== Text provided ==

Pound the Knees, Steven

The Toronto Blue Jays have recently traded for left-handed pitcher Steven Matz. Matz’s 2020 was a year to forget – join the club Steven – but FanGraphs projects him to slide into the bottom of the Jays starting rotation, and pitch about 132 innings this year. Let’s take a look at who Matz is as a pitcher, and why a change in fastball location is something the Jays coaching staff might consider.

Matz pitched only about 30 innings last year, so in the interest of sample size, I will also be using statistics from 2019 and 2018. Here is what Matz’s last three seasons looked like:

There is a lot of moving parts in there, but I’d like to direct your attention to the fastball ratings. Specifically, how Matz’s fastball, in the past three seasons at least, had an above average velocity, and a below average raw spin rate. That in and off itself doesn’t make a pitch “good” or “bad,” but might hint at its effectiveness in different parts of the zone.

===

Parts of the exercise →
**1.** Reproduce the Steven Matz article between "There is a lot" and "of the zone.", inclusive.
**2.** According to the Steven Matz article, how many innings does FanGraphs project Matz to pitch this year?
**3.** Carry on the Steven Matz article, starting right after its final sentence.

== Data to examine ==

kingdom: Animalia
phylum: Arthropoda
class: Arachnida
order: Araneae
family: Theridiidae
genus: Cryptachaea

===

Task-by-task results →
**1.**
There is a lot of moving parts in there, but I’d like to direct your attention to the fastball ratings. Specifically, how Matz’s fastball, in the past three seasons at least, had an above average velocity, and a below average raw spin rate. That in and off itself doesn’t make a pitch “good” or “bad,” but might hint at its effectiveness in different parts of the zone.

**2.** About 132 innings.

**3.**
Matz stopped using his four-seamer in 2018, and now only throws one type of fastball – a sinker. The sinker is his bread and butter pitch; he has thrown it over 50% of the time in each of the past three seasons. It sits in the 93-95mph range, with a spin rate that has been increasing, but was still under 2,300 rpm in 2020. And there just might be a way for Matz to get more out of it.

Courtesy MLB Statcast

I’m not sure how familiar you are with Bauer units. Yes, that Bauer, the reigning Cy Young award winner. The formula for Bauer units is really simple; it’s just the spin rate of a pitch in rpm, divided by its velocity. Why would we want to do that? It allows us to compare and classify pitches as high spin, or low spin, while normalizing for velocity. Fastballs thrown at a higher velocity tend to spin at a higher rate, and Bauer units allow us to remove velocity from the equation when comparing how “spinny” a particular pitch is.

Why is that important? According to the linked Driveline article, the average MLB fastball is around 24 Bauer units. Fastballs with higher Bauer units tend to be more effective up in the zone; these are the fastballs that seem as if they are “rising” to the hitter, and hitters struggle to square them up. The poster boy for a higher Bauer unit fastball is – ironically, if you know their UCLA and even pro history – Gerrit Cole. In 2020, Cole averaged 2,505 rpm on his four-seam fastball at 96.7 mph. That’s 2,505/96.7 = 25.90 Bauer units. And here is Cole’s four- seam fastball heat map from 2020, with a clear preference for locating his four-seamer up in the zone.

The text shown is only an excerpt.